Konuşmasına başlarken iktidarın, muhalefet partilerinin yaptığı eleştirileri devlete yönelik eleştiriler olarak nitelendirmesinden rahatsızlık duyduğunu belirterek başlayan Öneş Derici, “Konuşmama başlamadan önce rahatsız olduğum bir hususu çok kısa olarak dile getirmek istiyorum, bu bir süredir hem Genel Kurul konuşmalarında hem de bugünkü bütçe konuşmalarında yaptığım bir tespit. Şöyle ki; muhalefet partisi olarak bizler, milletimizden aldığımız görevle iktidarı doğru yönlendirmek, katkı sağlamak ya da eleştirmekle yükümlüyüz. Bununla birlikte, bazı iktidar vekillerimiz yaptığımız eleştirileri devlete yönelik eleştiriler olarak tanımlamakta. İktidar ve devlet bambaşka iki şey; bugün siz iktidar olursunuz, yarın biz oluruz; bugün siz burada oturursunuz, yarın biz orada otururuz. Burada önemli olan milletimizin ve devletimizin menfaatleridir. Yaptığımız her eleştiri milletimizin ve devletimizin daha yukarı çıkması içindir. Bu hususu, ‘iktidar’ ve ‘devlet’ kavramlarının birbirinden ayrılması gerektiğini vurgulamak isterim” diye konuştu.

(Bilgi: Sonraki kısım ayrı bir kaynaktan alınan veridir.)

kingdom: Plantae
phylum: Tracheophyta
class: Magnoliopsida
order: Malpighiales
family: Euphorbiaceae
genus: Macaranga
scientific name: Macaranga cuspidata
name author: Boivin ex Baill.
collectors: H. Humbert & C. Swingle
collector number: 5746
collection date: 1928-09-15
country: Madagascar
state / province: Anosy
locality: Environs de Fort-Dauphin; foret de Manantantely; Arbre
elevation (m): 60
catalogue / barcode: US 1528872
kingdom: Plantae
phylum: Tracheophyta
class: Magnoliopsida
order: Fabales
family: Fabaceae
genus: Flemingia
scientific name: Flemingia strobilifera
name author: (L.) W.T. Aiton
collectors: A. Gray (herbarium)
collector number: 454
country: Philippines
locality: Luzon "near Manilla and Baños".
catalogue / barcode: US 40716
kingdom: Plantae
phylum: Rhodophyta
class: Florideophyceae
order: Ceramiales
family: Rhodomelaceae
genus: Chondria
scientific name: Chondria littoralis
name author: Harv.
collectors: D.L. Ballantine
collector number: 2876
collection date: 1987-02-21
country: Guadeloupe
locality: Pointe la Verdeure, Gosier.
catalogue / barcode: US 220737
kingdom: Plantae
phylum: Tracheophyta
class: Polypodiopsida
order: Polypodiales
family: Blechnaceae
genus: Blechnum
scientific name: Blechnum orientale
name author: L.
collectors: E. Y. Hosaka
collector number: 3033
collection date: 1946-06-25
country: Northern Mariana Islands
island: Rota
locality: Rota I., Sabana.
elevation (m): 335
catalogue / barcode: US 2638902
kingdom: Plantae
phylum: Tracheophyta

“DEPREM YARALARINI SARAMADIK”
Muhalefet partilerinin iktidarı eleştirme sorumluluğu olduğuna vurgu yapan Öneş Derici, savunma sanayii ve güvenlik kurumlarının geliştirilmesini takdir ederken, Türkiye Cumhuriyeti'nin itibarının başka alanlara da bağlı olduğuna dikkat çekerek, demokrasi ve adalet sistemindeki sorunlar, adaletsiz gelir dağılımı, derin yoksulluk problemi ve kontrol edilemeyen enflasyon ve işsizlik problemlerini hatırlattı.
"Bugün yaşadığımız korkunç deprem felaketinin yaralarını saramadığımız ve hâlen insanlarımızın bir kışı daha çadırda geçirmek zorunda olduğu gerçeğini kabul etmek ve bununla yüzleşmek zorundayız" diyen Öneş Derici, depremzedelerin yanısıra, toplumun büyük bir kesiminin temel ihtiyaçlarını karşılayamadığını ve hak ettiği hayatı yaşayamadığını belirtti. Aynı zamanda seçim bölgesi olan Muğla’nın ülkenin gelirine ciddi bir katkı sağladığı halde hak ettiği bütçeleri alamadığını vurguladı.
“TÜRKİYE YÜZYILI BU DEĞİL”
Vatandaşın vergilerinin nereye harcandığının halk ile şeffaf bir şekilde paylaşılmadığını dile getiren Süreyya Öneş Derici, şeffaf ve denetlenebilir bir bütçenin demokrasinin temeli olduğunu söyledi. Öneş Derici, konuşmasına son verirken Adalet ve Kalkınma Partisi’nin sık sık dile getirdiği ‘Türkiye Yüzyılı’ ibaresine değindi ve “Unutulmamalıdır ki; Türkiye markasından ve Türkiye Yüzyılı'ndan bahsedebilmek için, aynı zamanda devletimizin güçlü bir devlet olabilmesi için, ülkeyi yönetme adına milletten onay almış iktidarın ilk görevi, önce vatandaşlarımızın temel insani ihtiyaçlarını karşılamaktır. Ancak ve ancak güçlü bir ekonomi, demokrasi ve hukukun üstünlüğüyle ‘büyük Türkiye’ ibaresinden bahsedilebilecektir” dedi.